Politics: The Australian Greens and Preferences

ou know, it’s always fun when two people whose integrity I’m inclined to trust say opposite things about a yes/no issue such as ‘Are the Greens preferencing the Liberal party in some seats’.

Hmm.

The answer, as far as I can see, is a resounding ‘well, sort of’. I’ve downloaded from the Greens website a document called ‘How to Vote Greens’, which shows all the How to Vote Cards for the Lower House seats.

There are (if I have counted correctly) 98 Lower House seats in Victoria. In 71 of them, the Greens have preferenced Labor ahead of Liberal. In 4, they are asking people to put Greens first, and to number the rest in any order they like.

And in 23 (mostly in country Victoria, but also, to my surprise, in the Eastern Suburbs of Melbourne), they have issued a ‘split ticket’ – where one side favours Labor over Liberal, the other Liberal over Labor (actually, there is one other split ticket, in Footscray, where one side favours an independent ahead of Labor, and the other doesn’t, but both are preferenced ahead of Liberal, so this isn’t part of the issue). Which is, as [livejournal.com profile] cjander potentially damaging to Labor – depending on which side of the card faces up.

(I also note with interest that in Lyndhurst alone of all electorates, they’ve preferenced Family First ahead of the Liberal party – although since the Liberal candidate is Gary Anderton, this is perhaps not so surprising. The Greens have also done pretty well out of the donkey vote, being listed first on the voting card in at least 25 seats)

What does all this mean (aside from the fact that both people I mentioned above are technically correct)? Well, to me it means that yes, in some areas, around half of all people following Green How To Vote Cards will be preferencing Liberal ahead of Labor. And I’m not very happy about that. If the Greens truly don’t care which way the preferences go in those seats, they should do what they did in the 4 seats where they encourage voters to put Greens first and then vote whatever they like (although that does carry the risk of people voting informal, so perhaps this is an unfair expectation).

But for me, while I don’t like this particular piece of politics at all, it isn’t actually a deal-breaker. Why? Well, first, I’m handing out how to vote cards in an electorate where the Greens do, unequivocally, preference Labor. In fact, I note that in both Brunswick and Melbourne, the seats near me that were strongly contested by the Greens in 2002, they also unequivocally preference Labor (I admit, I really do not understand what logic underlies their choice of areas for split tickets – I would have thought Kew, of all places, would be a safe Liberal seat – why encourage them, then? Or are the Doctors’ Wives at work here? In which case, again – why encourage the Liberals??).

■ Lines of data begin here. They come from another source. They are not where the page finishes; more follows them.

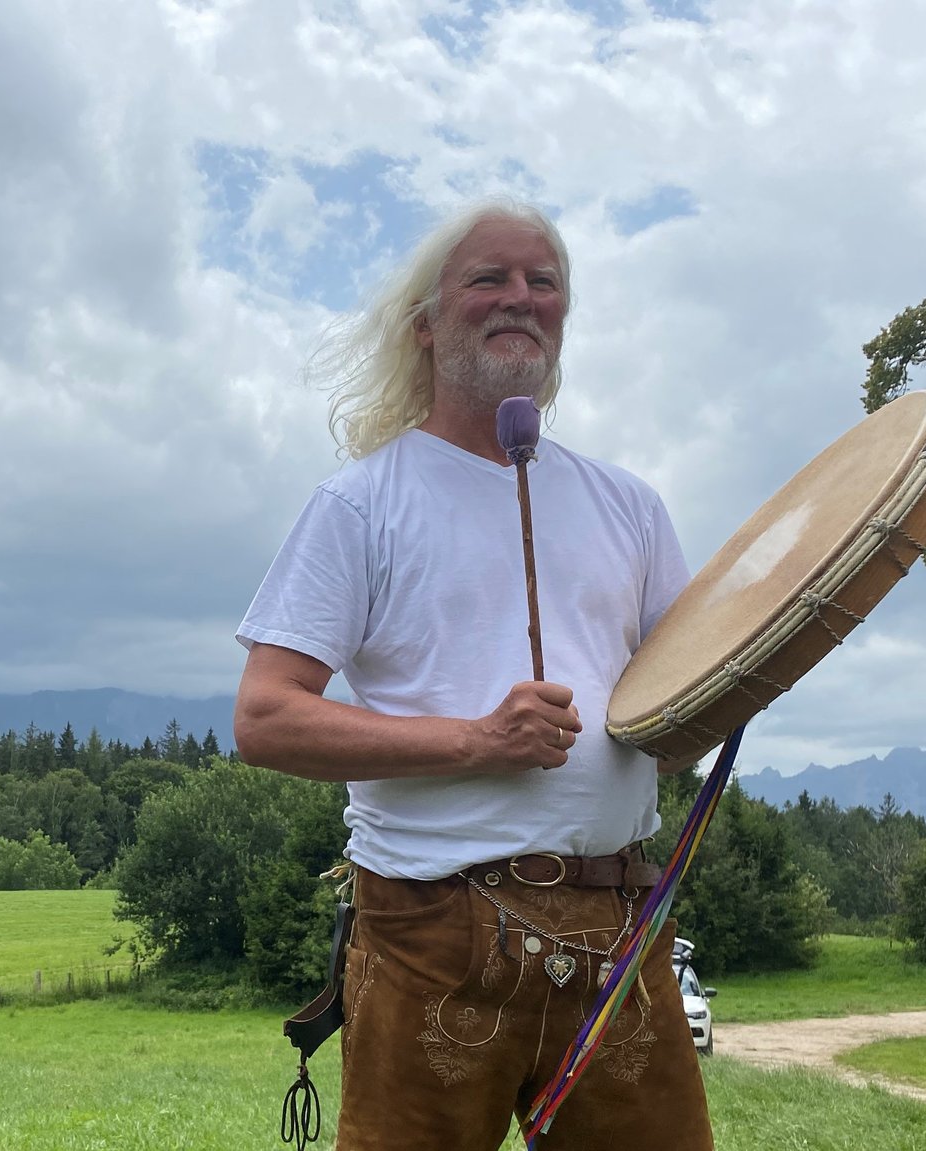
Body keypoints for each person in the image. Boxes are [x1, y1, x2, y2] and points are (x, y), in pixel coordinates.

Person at [234, 201, 710, 1150]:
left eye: (543, 283)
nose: (520, 299)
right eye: (488, 279)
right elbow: (266, 717)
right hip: (431, 932)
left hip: (617, 924)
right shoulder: (362, 502)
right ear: (426, 321)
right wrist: (479, 741)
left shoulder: (632, 507)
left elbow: (686, 710)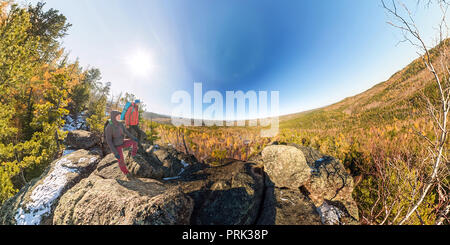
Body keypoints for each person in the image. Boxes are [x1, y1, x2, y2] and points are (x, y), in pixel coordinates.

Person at [105, 111, 139, 179]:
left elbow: (126, 132)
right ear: (114, 116)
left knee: (134, 142)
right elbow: (109, 141)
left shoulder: (120, 124)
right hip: (116, 146)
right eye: (118, 116)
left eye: (120, 116)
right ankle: (126, 172)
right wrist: (115, 153)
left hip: (122, 142)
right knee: (121, 160)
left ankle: (133, 155)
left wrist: (133, 138)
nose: (120, 117)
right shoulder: (109, 127)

Primarily, though, I still like the Greens’ policies the best of all that I have read. Oddly enough, this isn’t about me being a great environmentalist (I’m a pretty poor one, actually). But their policies in the areas of health, disability, public transport, social justice, and many other things appeal to me very strongly. Do I think they are ready to form a government? By no means. And I can’t imagine that they will in the near future. But I’d really like to see what they can do in collaboration with a Labor Government. I am quite partial to the Bracks government, and I like their policies and promises as well. I want to see them get back in – but I’d really like to see the Greens have a voice in the Lower House as well as the Upper House. Politics needs a few idealists in it, and I think the Greens need to learn how to work and play well with the larger parties if they want to become a more major party themselves.

And this, incidentally, is why I’m not actually a member of the Greens. I’m a swing voter – I’ve been swinging pretty strongly towards the Greens for several years now, but I’ve voted in other directions in the past, and may well do so again. I don’t think I’m cut out to join any party, to be honest – I’m not single-minded enough, perhaps; my favourite moments in politics are the ones where people from different parties work together to achieve goals. And it seems unethical to join a party knowing that I might not be there for the long haul – I’d rather throw my energy behind whoever currently best represents my vision for Australia, on a case-by-case basis. And write lots of letters to politicians in between elections…

Hmm… this has gotten very unfocused, sorry. I meant simply to get to the bottom of all this business with preferences, but got sidetracked.